Thursday, 18 July 2013
Staff and students almost created a traffic jam in their eagerness to take part in a recent University transport survey.
A total of 4,749 people responded to the online Commute Survey, the results of which will help guide decisions about the future of transport and parking at UWA.
A student and a staff member each won prizes for completing the survey in June.
Tayla Knox, a Commerce student, and Danny Nowland, a publications officer at UWA Extension, won iPad minis for taking part.
Ruth Balding , UWA Transport Co-ordinator, said the number of staff and students who took part in the survey showed how important transport issues were in the University population.
"Revenue from parking fees goes towards funding initiatives to get people away from their single-person car journeys every day," Ruth said. She is working on initiatives to encourage staff and students, where they can, to switch some car journeys to public transport or bicycle.
"This is very challenging as many have very good reasons to drive to UWA, such as working late or having children to collect from school. As well, many of the University population live in areas which lack good public transport services or they lack the confidence to ride their bikes safely to UWA," she said.
"This is why the Commute Survey is so important. It gives us a snapshot of what people are thinking and doing about transport to UWA. And many respondents had very good ideas about measures that would assist the transport and parking situation."
Danny said he drove his car every day because, if he took a train, it required a 20-minute walk at each end of the journey, a change of trains in the city, and an uncomfortably crowded trip.
"As I work at the Claremont campus, parking is easy, so I come in about 10am and stay later, so I avoid peak-hour traffic, " he said. "But if UWA wants fewer cars on campus, I recommend more people working from home. I'm an advocate of that."

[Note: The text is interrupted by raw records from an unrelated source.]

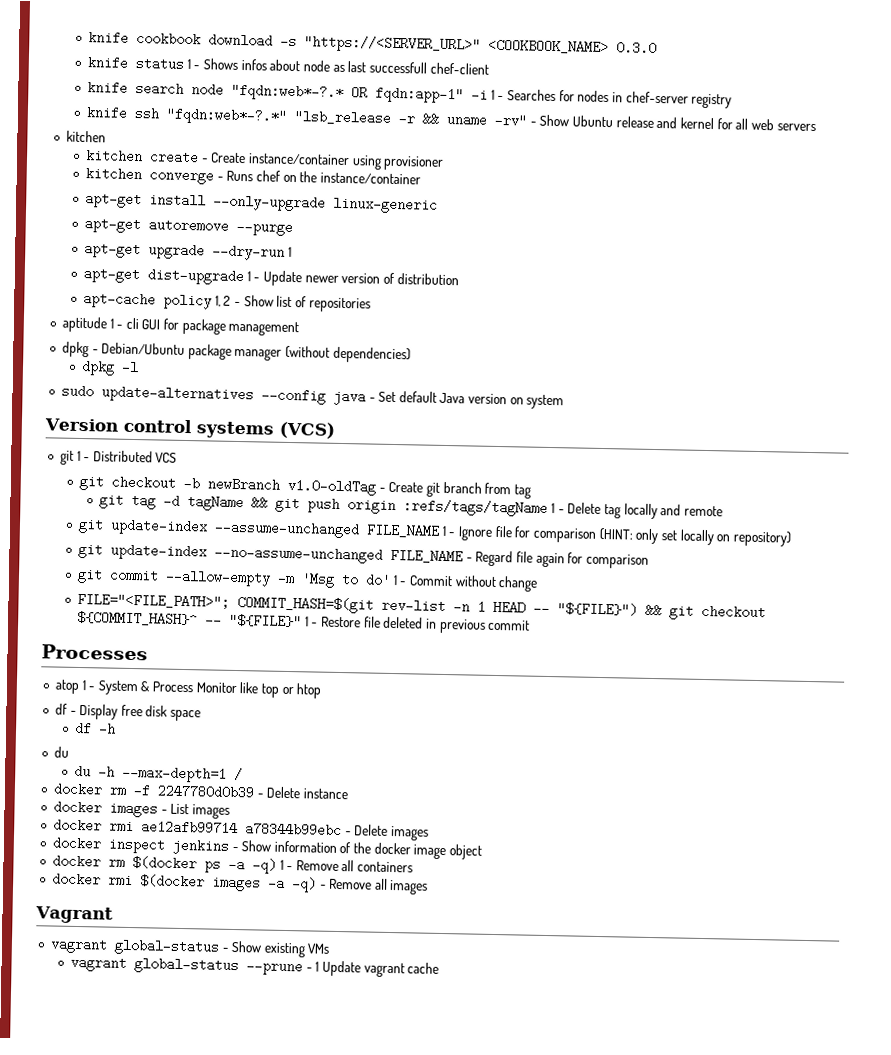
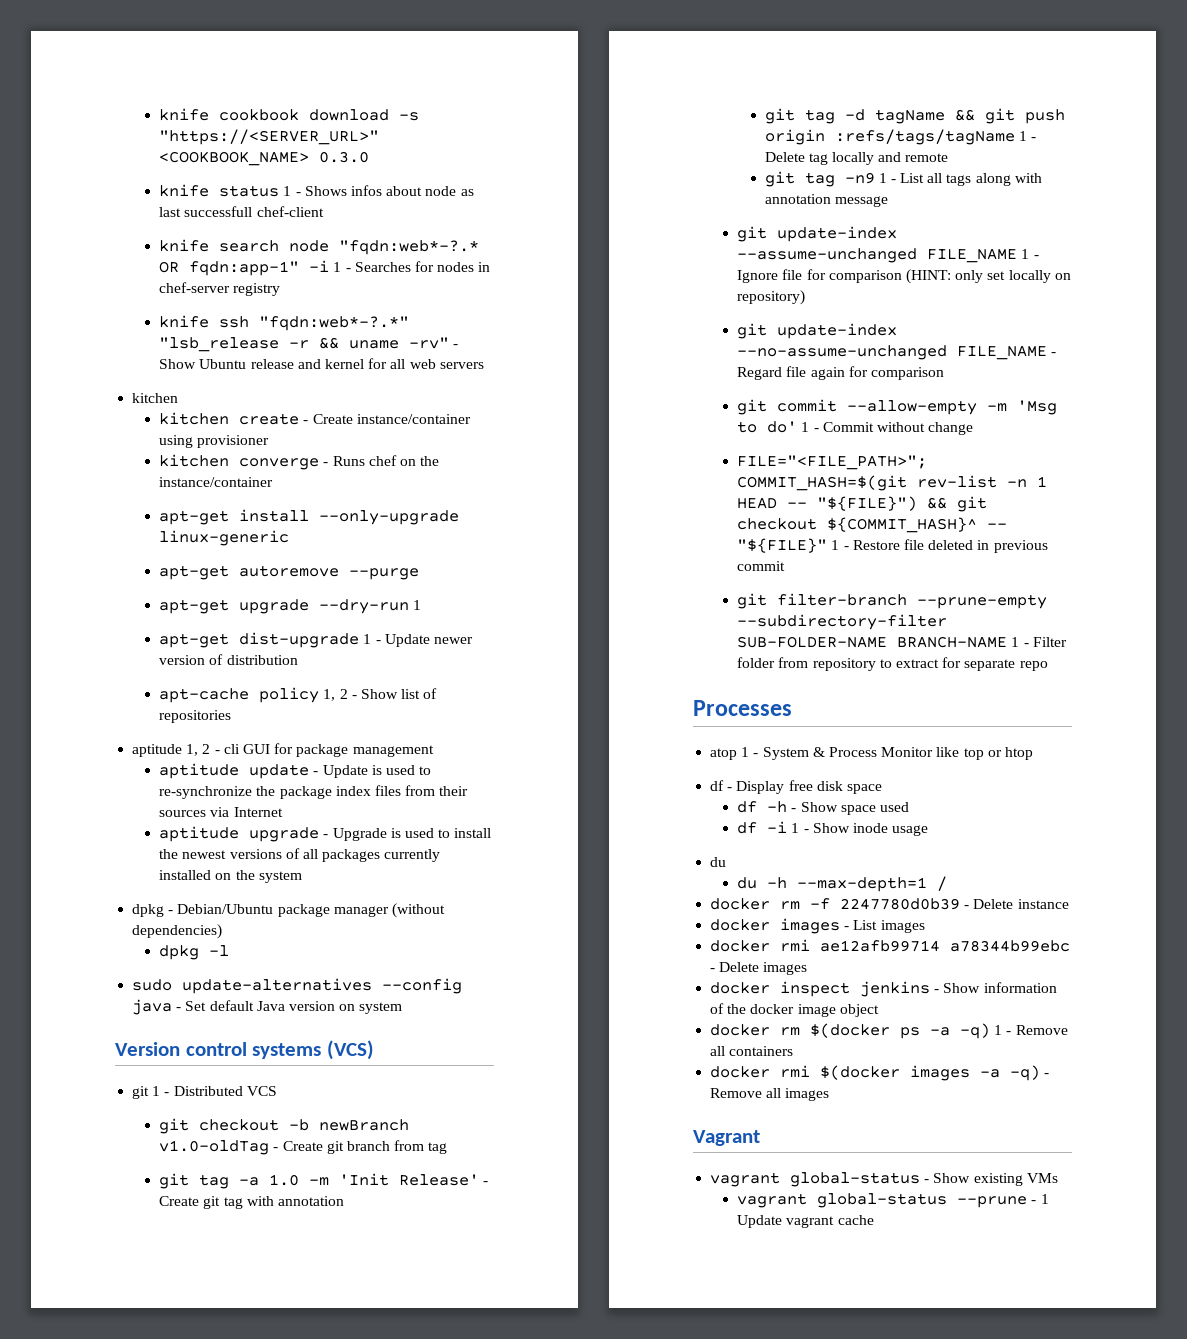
[109,318,114,329] 1 -> [186,744,211,756] 1, 2
(300, 328) none -> [159,763,432,779] [159,785,469,799] [159,807,283,817] [159,826,492,842] [159,848,441,862] [159,870,302,883] // aptitude update - Update is used to re-synchronize the package index files from their sources via Internet // aptitude upgrade - Upgrade is used to install the newest versions of all packages currently installed on the system
(531, 491) none -> [159,1173,489,1189] [159,1196,345,1209] // git tag -a 1.0 -m 'Init Release' - Create git tag with annotation
(723, 511) none -> [764,171,1042,187] [764,194,888,207] // git tag -n9 1 - List all tags along with annotation message
(531, 625) none -> [737,593,1048,609] [737,614,948,630] [737,636,1067,648] [737,657,1048,671] // git filter-branch --prune-empty --subdirectory-filter SUB-FOLDER-NAME BRANCH-NAME 1 - Filter folder from repository to extract for separate repo
(117, 729) none -> [791,802,910,815] [737,821,929,836] - Show space used // df -i 1 - Show inode usage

Tayla said she drove her car to the campus each day as she usually had evening lectures and she didn't want to take public transport in the dark. She parked in ‘the sandpit' (not a UWA car park) near the south end of campus for $2 a day, as most of her classes were in the Business School.
Other prize-winners who each received a $50 Coop Bookshop voucher were Roz Jaworski, Eva Schluchter, Mark Boulton, Scott Nichols and Holly Beattie, all staff members and students Brendan Martin, Alvin Wibawa, Egan Churchill-Gray, Rhys Deimel and Kieran Clancy-Lowe.
Ruth hopes to have the results of the survey by the middle of next month.